ABD basınında, Adalet Bakanlığı’nın Google hakkında inceleme başlatacağının yayınlanmasının ardından adı geçmeye başlayan diğer teknoloji şirketleri de bu kervana dahil olabilir. Fakat henüz hangi şirketlerin inceleneceği konusunda bir netlik yok. Google, 2017 yılında da Avrupalı otoritelerce incelenerek çevrimiçi arama pazarındaki hâkimiyetini kötüye kullandığı gerekçesiyle 2,72 milyar dolar ceza almıştı. ABD Federal Ticaret Komisyonu ise Google’a karşı bir anti tröst soruşturması başlatmış ancak 2013 yılında dosyayı kapatmıştı.
Google reklam gelirleri her geçen gün artıyor
Dijitalde var olmanın yolu, Google arama motoru sıralamasında bir numara olmaktan geçiyor algısı artık hepimize yerleşti. Neredeyse her şeyi Google’a göre düzenliyoruz. emarketer’ın 2019’un tahminlerine göre, Google’ın dijital reklamda geliri dünya genelinin %31,1’ini kapsıyor. Facebook ise %20, 2 ile onu takip ediyor. Halbuki reklam sektörüne baktığımızda pek çok farklı oyuncu var ancak çoğunun ismini bile bilmiyoruz.
Google reklamları kullanıyorsanız, milyon milyon ziyaretçiniz yoksa, kazancınız komik bir düzeyde kalıyor. Açıkçası attığınız taş ürküttüğünüz kuşa değmiyor. Bu yüzden de dijital sayfalar daha fazla reklam gösterebilmek adına reklama boğuluyor. Bu da hem okuyucu açısından sevimsiz hem de yayıncı açısından sıkıntılı oluyor. Doğal olarak gelir düştükçe içeriğin kalitesi de düşüyor. Buna bir de neyi nerede yayınlaması gerektiğini bilmeyen, sadece tıklansın da kim tıklarsa tıklasın diye bakan markalar eklenince ortam daha da tuhaflaşıyor.
Ticaret bahane siyaset şahane
Google konusunda ABD basınına yansıyan haberler daha çok ticari faaliyetler konusunda yoğunlaşıyorsa da siyasi endişelerin bu incelemede etkisi olduğunu görmek mümkün. Seçim dönemlerinde yayınlanan spekülatif haber ve videolar bu konuda rol oynuyor olabilir. Konu hakkında siyasilerin de açıklamaları görüyoruz.
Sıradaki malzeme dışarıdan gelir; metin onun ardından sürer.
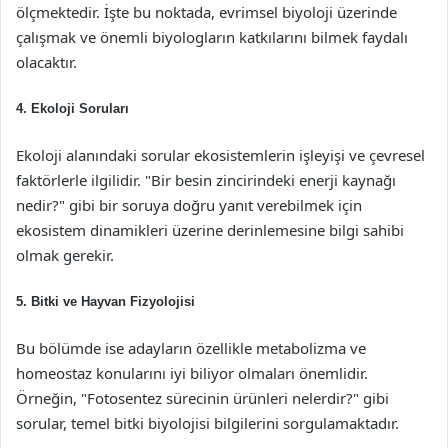
ölçmektedir. İşte bu noktada, evrimsel biyoloji üzerinde
çalışmak ve önemli biyologların katkılarını bilmek faydalı
olacaktır.
4. Ekoloji Soruları
Ekoloji alanındaki sorular ekosistemlerin işleyişi ve çevresel
faktörlerle ilgilidir. "Bir besin zincirindeki enerji kaynağı
nedir?" gibi bir soruya doğru yanıt verebilmek için
ekosistem dinamikleri üzerine derinlemesine bilgi sahibi
olmak gerekir.
5. Bitki ve Hayvan Fizyolojisi
Bu bölümde ise adayların özellikle metabolizma ve
homeostaz konularını iyi biliyor olmaları önemlidir.
Örneğin, "Fotosentez sürecinin ürünleri nelerdir?" gibi
sorular, temel bitki biyolojisi bilgilerini sorgulamaktadır.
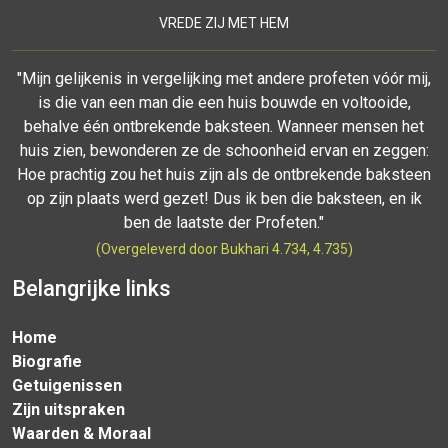
VREDE ZIJ MET HEM
"Mijn gelijkenis in vergelijking met andere profeten vóór mij,
is die van een man die een huis bouwde en voltooide,
behalve één ontbrekende baksteen. Wanneer mensen het
huis zien, bewonderen ze de schoonheid ervan en zeggen:
Hoe prachtig zou het huis zijn als de ontbrekende baksteen
op zijn plaats werd gezet! Dus ik ben die baksteen, en ik
ben de laatste der Profeten."
(Overgeleverd door Bukhari 4.734, 4.735)
Belangrijke links
Home
Biografie
Getuigenissen
Zijn uitspraken
Waarden & Moraal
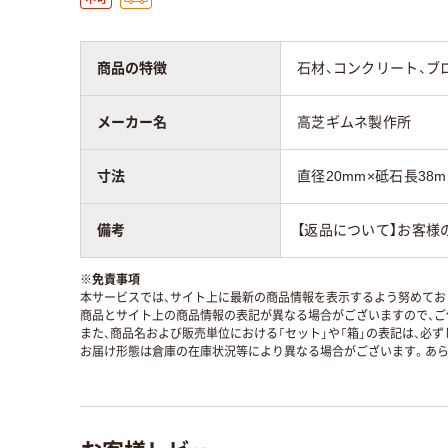
商品の特徴
石材、コンクリート、ブ
メーカー名
高芝ギムネ製作所
寸法
直径20mm×砥石長38m
備考
【返品について】お客様
※
免責事項
本サービスでは、サイト上に最新の商品情報を表示するよう努めており
商品とサイト上の商品情報の表記が異なる場合がございますので、ご
また、商品名および販売単位における「セット」や「箱」の表記は、必
お届け形態は倉庫の在庫状況等により異なる場合がございます。あら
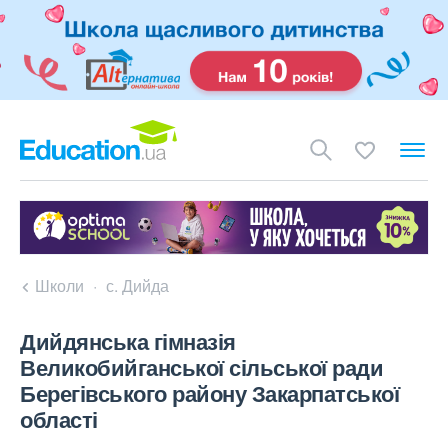
Школи
с. Дийда
Дийдянська гімназія
Великобийганської сільської ради
Берегівського району Закарпатської
області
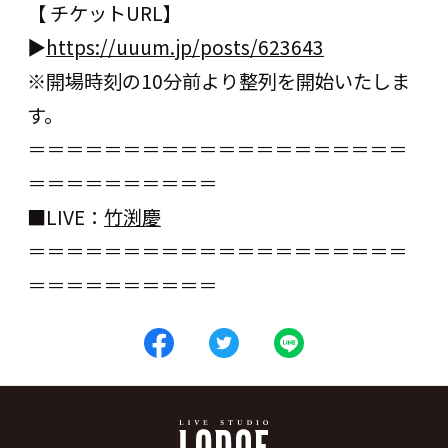
【
チケット
URL
】
▶︎
https://uuum.jp/posts/623643
※
開場時刻の
10
分前より整列を開始いたしま
す。
＝＝＝＝＝＝＝＝＝＝＝＝＝＝＝＝＝＝＝＝
＝＝＝＝＝＝＝＝＝＝
■
LIVE
：
竹渕慶
＝＝＝＝＝＝＝＝＝＝＝＝＝＝＝＝＝＝＝＝
＝＝＝＝＝＝＝＝＝＝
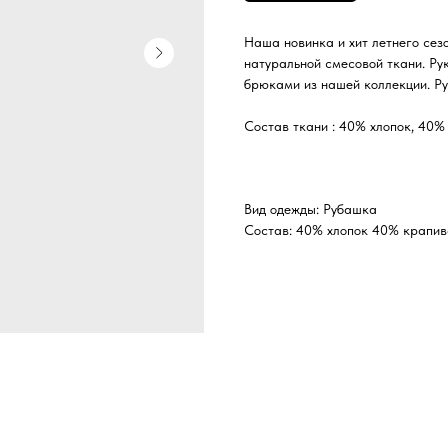
Наша новинка и хит летнего сез
натуральной смесовой ткани. Ру
брюками из нашей коллекции. Р
Состав ткани : 40% хлопок, 40%
Вид одежды: Рубашка
Состав: 40% хлопок 40% крапив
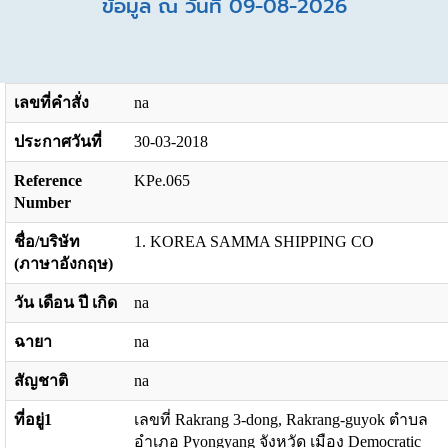
ข้อมูล ณ วันที่ 09-08-2026
เลขที่คำสั่ง
na
ประกาศวันที่
30-03-2018
Reference
KPe.065
Number
ชื่อ/บริษัท
1. KOREA SAMMA SHIPPING CO
(ภาษาอังกฤษ)
วัน เดือน ปี เกิด
na
ฉายา
na
สัญชาติ
na
ที่อยู่1
เลขที่ Rakrang 3-dong, Rakrang-guyok ตำบล
อำเภอ Pyongyang จังหวัด เมือง Democratic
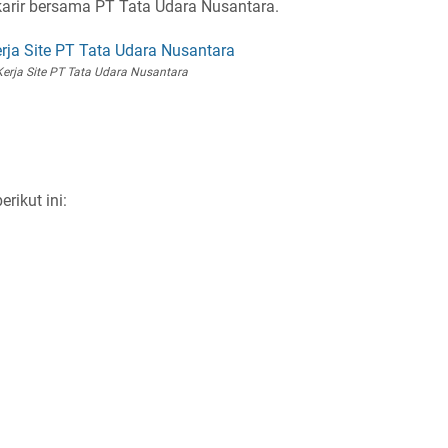
rkarir bersama PT Tata Udara Nusantara.
rja Site PT Tata Udara Nusantara
n
rikut ini:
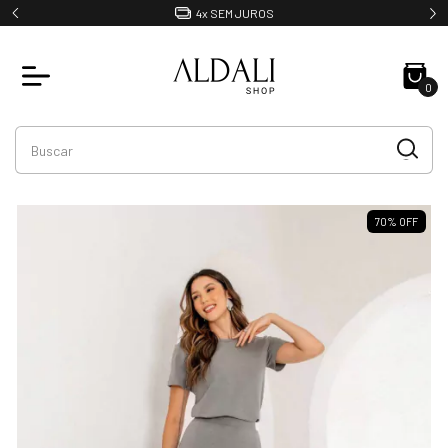
4x SEM JUROS
0
70% OFF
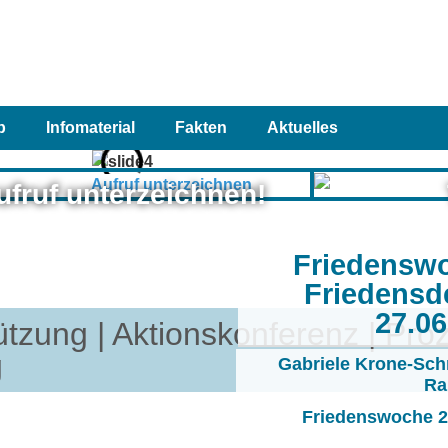
p
Infomaterial
Fakten
Aktuelles
ufruf unterzeichnen!
Friedensw
Friedensd
27.0
tützung | Aktionskonferenz | Pr
g
Gabriele Krone-Sch
Ra
Friedenswoche 20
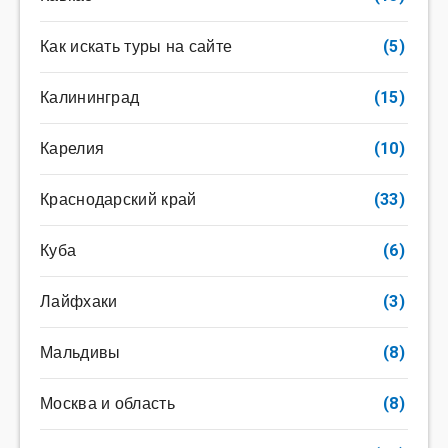
Как искать туры на сайте
(5)
Калининград
(15)
Карелия
(10)
Краснодарский край
(33)
Куба
(6)
Лайфхаки
(3)
Мальдивы
(8)
Москва и область
(8)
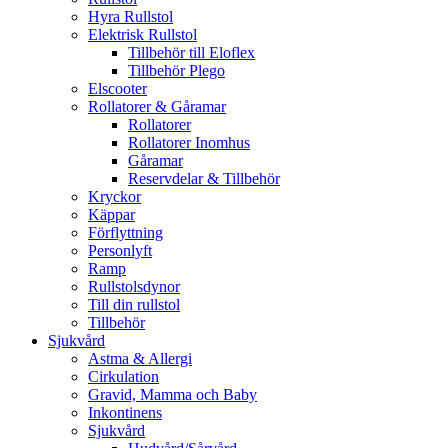
Hyra Rullstol
Elektrisk Rullstol
Tillbehör till Eloflex
Tillbehör Plego
Elscooter
Rollatorer & Gåramar
Rollatorer
Rollatorer Inomhus
Gåramar
Reservdelar & Tillbehör
Kryckor
Käppar
Förflyttning
Personlyft
Ramp
Rullstolsdynor
Till din rullstol
Tillbehör
Sjukvård
Astma & Allergi
Cirkulation
Gravid, Mamma och Baby
Inkontinens
Sjukvård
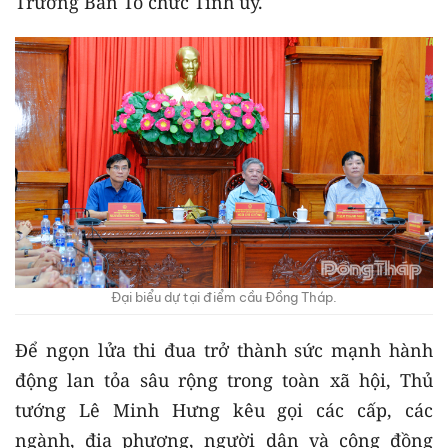
Trưởng Ban Tổ chức Tỉnh ủy.
Đại biểu dự tại điểm cầu Đồng Tháp.
Để ngọn lửa thi đua trở thành sức mạnh hành
động lan tỏa sâu rộng trong toàn xã hội, Thủ
tướng Lê Minh Hưng kêu gọi các cấp, các
ngành, địa phương, người dân và cộng đồng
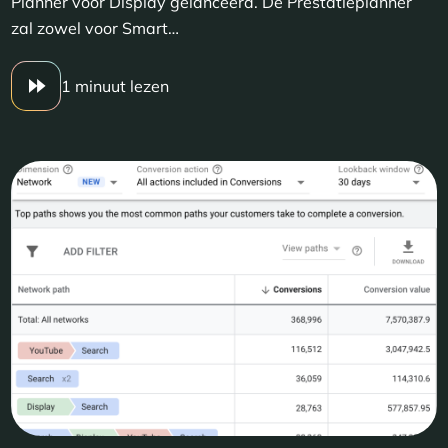
Planner voor Display gelanceerd. De Prestatieplanner
zal zowel voor Smart…
1 minuut lezen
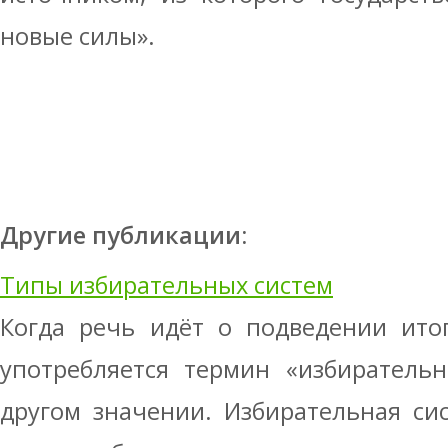
новые силы».
Другие публикации:
Типы избирательных систем
Когда речь идёт о подведении итог
употребляется термин «избирательн
другом значении. Избирательная си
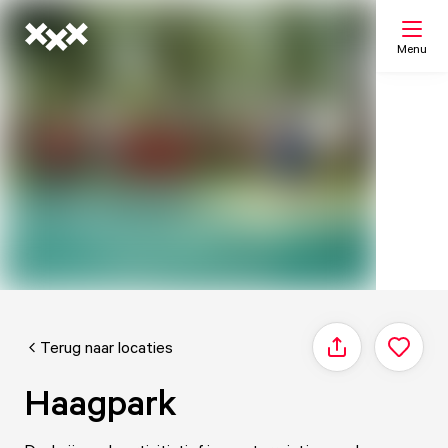
Menu
Zoeken
Mijn lijst
Kaart
Terug naar locaties
Delen
Haagpark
Özellikle yakın zaman önce videosu değiştirilerek yayınlanan Nacy Pelosi konuya ilişkin attığı twit’te, “ABD demokrasisi ve ekonomisi açısından bu devlerin, halka zarar verip vermediğinin anlaşılacağı gecikmiş bir inceleme başlatılacak” dedi. Senatör Elizabeth Warren ise blog yazısında, 1990’lı yıllarda Federal Hükümet’in Microsoft’a tekel karşıtı yasaları ihlal ettiği için açtığı davayı hatırlattı. Dava sonuncunda Microsoft ile anlaşmaya varıldığına değinen Warren, “Demokrasimizdeki güç dengesini geri kazanmak, rekabeti teşvik etmek için bu büyük teknoloji şirketlerimizin ayrılma zamanı geldi.” diyor. Kastettiği ayrılık, teknoloji devlerinin satın alarak büyüdükleri şirketlerden ayrılması yönünde. Warren, bu birleşmelerin tekelleşmeye gittiği ve inovasyona sekte vurduğunu savunuyor.
Öte yandan bu büyüme aynı zamanda teknolojik gelişmelerin de hızla artmasına zemin hazırlıyor.
Anlaşılan o ki teknoloji şirketlerinin hızlı büyümesi ve güç oluşturması endişe yaratıyor. Tüm bu gelişmeler taşları yerinden oynatacak gibi görünse de teknoloji devleri de ellerindekilerden kolayca vazgeçmeyeceklerdir. Bakalım hangi noktada buluşacaklar.